- Exercise: Can you set down, exactly as they appear below, the lines from the opening of the material through the one bearing "focal_mm: 3.58", minus the pictures?

- Stored data:
——————————
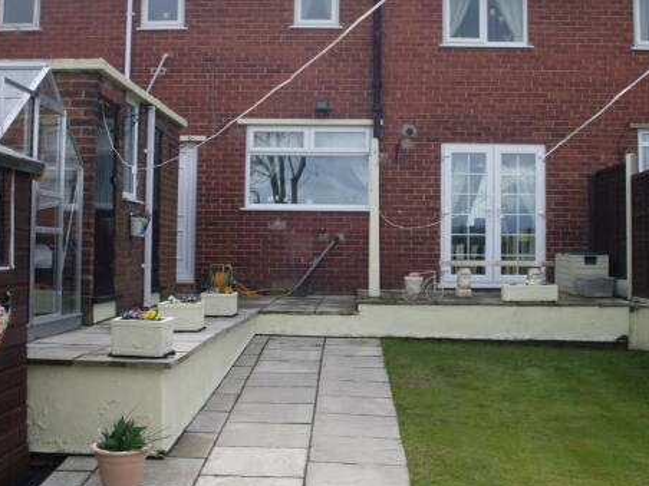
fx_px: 919
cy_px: 197
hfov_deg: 38.8
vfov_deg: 29.6
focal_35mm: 49
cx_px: 367
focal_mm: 6.3
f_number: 8.4
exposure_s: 1/125
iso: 80
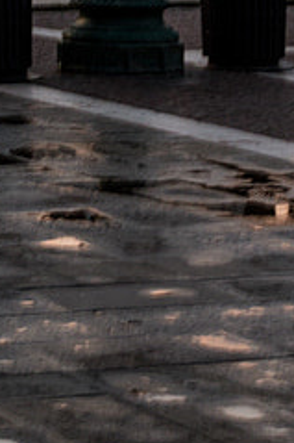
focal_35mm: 228
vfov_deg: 9.0
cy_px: 9
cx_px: -283
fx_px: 2797
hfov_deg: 5.9
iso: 320
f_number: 8
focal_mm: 34
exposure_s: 1/10
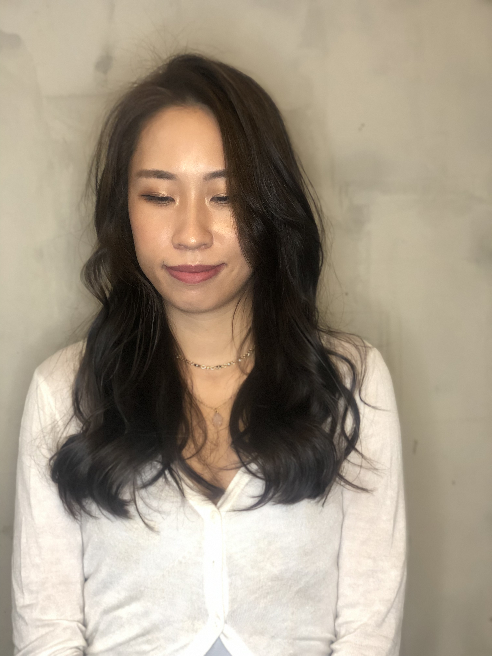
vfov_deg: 36.8
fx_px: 985
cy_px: 328
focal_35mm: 52
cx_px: 246
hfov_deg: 28.0
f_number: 2.4
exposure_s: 1/33
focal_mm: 6
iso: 125
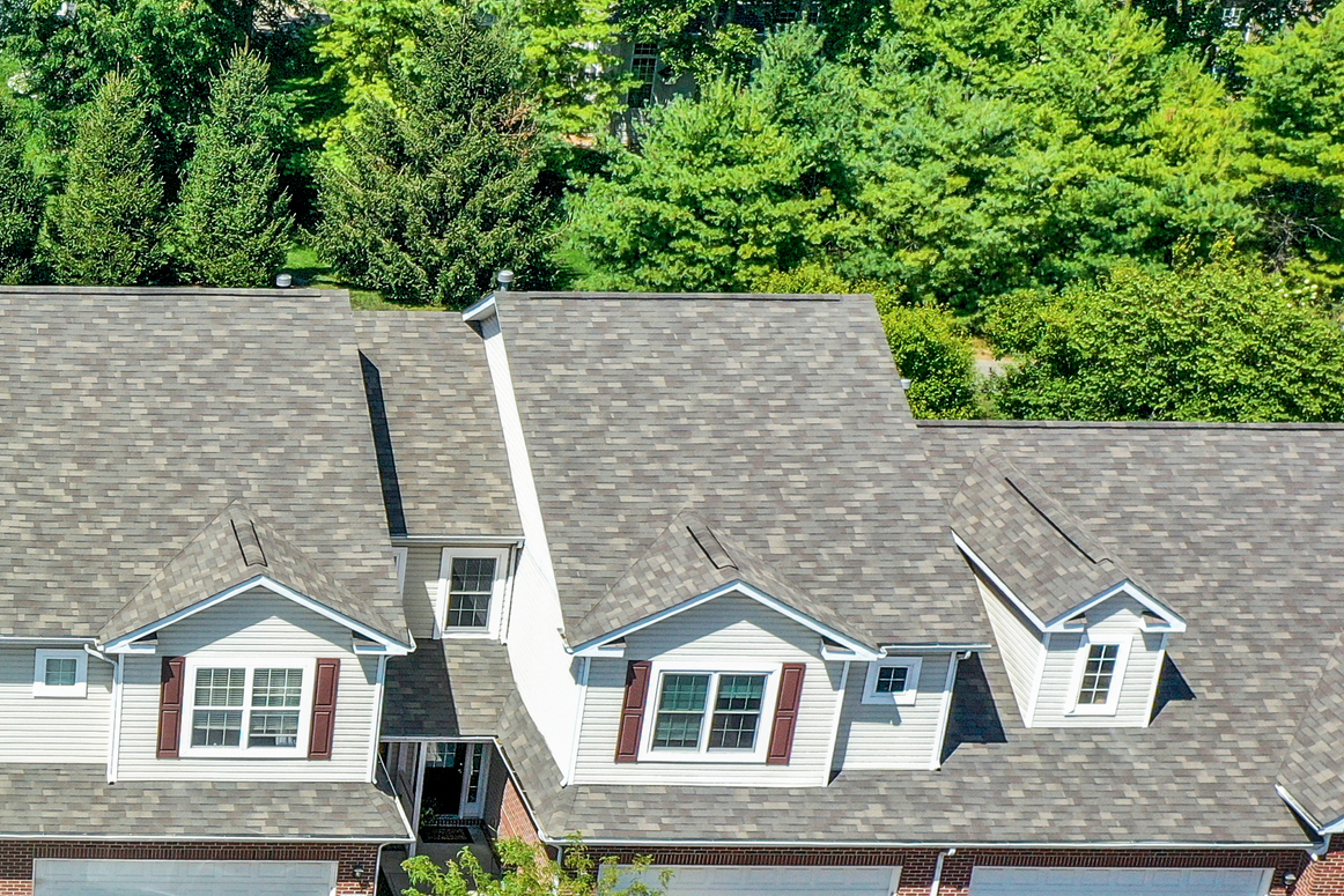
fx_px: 2763
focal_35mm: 74
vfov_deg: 18.4
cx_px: -180
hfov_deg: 25.2
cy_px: 612
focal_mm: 10.26
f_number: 5.6
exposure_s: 1/400
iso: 100
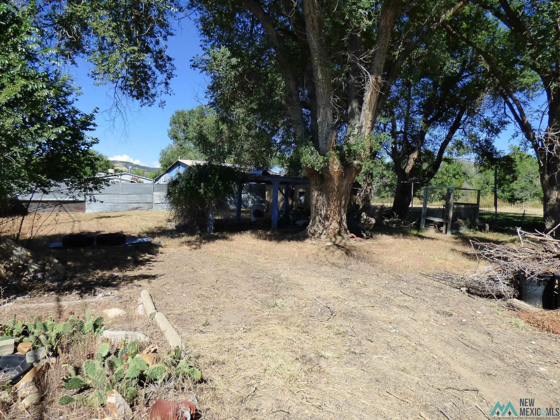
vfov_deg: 66.0
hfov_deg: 81.7
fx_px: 324
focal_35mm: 20
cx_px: 280
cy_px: 210
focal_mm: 3.58
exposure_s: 1/1600
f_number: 2.8
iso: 200
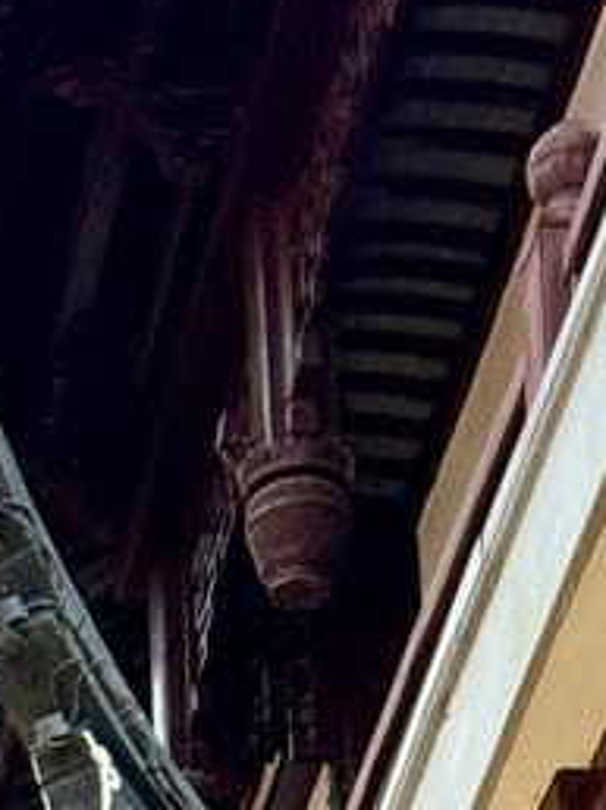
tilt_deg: +18.5
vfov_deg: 6.9
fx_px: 6266
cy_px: 2091
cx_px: -788
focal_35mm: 268
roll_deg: -1.4
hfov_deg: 5.4
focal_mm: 6.76
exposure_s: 1/33
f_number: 1.78
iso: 200
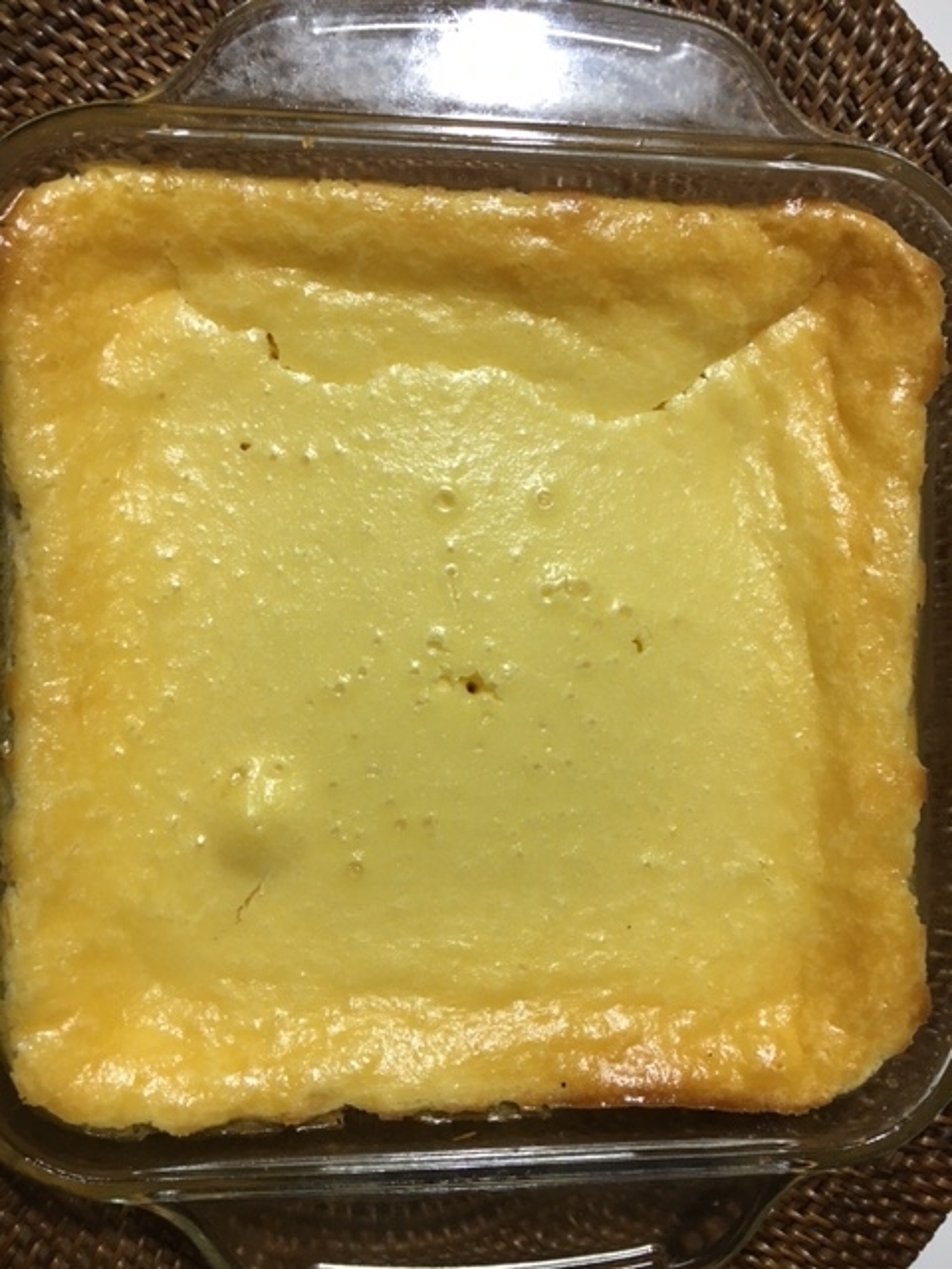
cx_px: 476
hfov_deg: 48.2
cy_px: 634
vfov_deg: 61.7
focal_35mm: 29
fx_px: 1063
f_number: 2.2
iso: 80
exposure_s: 1/30
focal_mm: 4.15
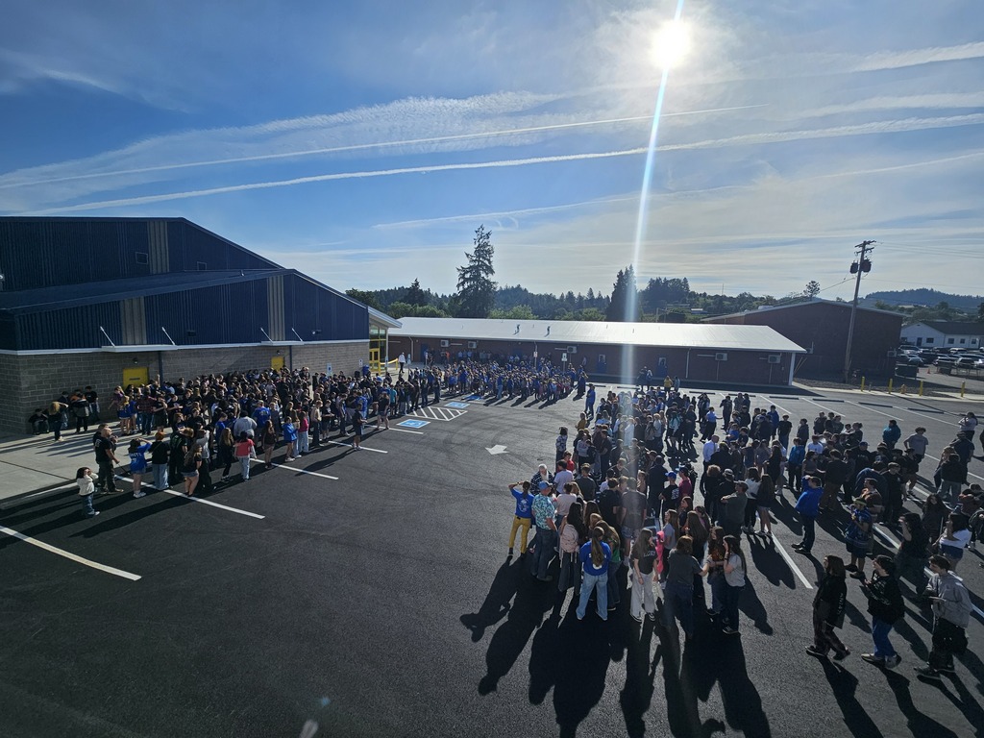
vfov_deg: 89.9
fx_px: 370
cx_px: 492
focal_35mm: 13
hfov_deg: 106.2
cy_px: 369
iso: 50
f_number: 2.2
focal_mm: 2.2
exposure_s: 1/5372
——————————
- Answer section:
fx_px: 919
cy_px: 197
hfov_deg: 38.8
vfov_deg: 29.6
focal_35mm: 49
cx_px: 367
focal_mm: 6.3
f_number: 8.4
exposure_s: 1/125
iso: 80
focal_35mm: 228
vfov_deg: 9.0
cy_px: 9
cx_px: -283
fx_px: 2797
hfov_deg: 5.9
iso: 320
f_number: 8
focal_mm: 34
exposure_s: 1/10
vfov_deg: 36.8
fx_px: 985
cy_px: 328
focal_35mm: 52
cx_px: 246
hfov_deg: 28.0
f_number: 2.4
exposure_s: 1/33
focal_mm: 6
iso: 125
fx_px: 2763
focal_35mm: 74
vfov_deg: 18.4
cx_px: -180
hfov_deg: 25.2
cy_px: 612
focal_mm: 10.26
f_number: 5.6
exposure_s: 1/400
iso: 100
vfov_deg: 66.0
hfov_deg: 81.7
fx_px: 324
focal_35mm: 20
cx_px: 280
cy_px: 210
focal_mm: 3.58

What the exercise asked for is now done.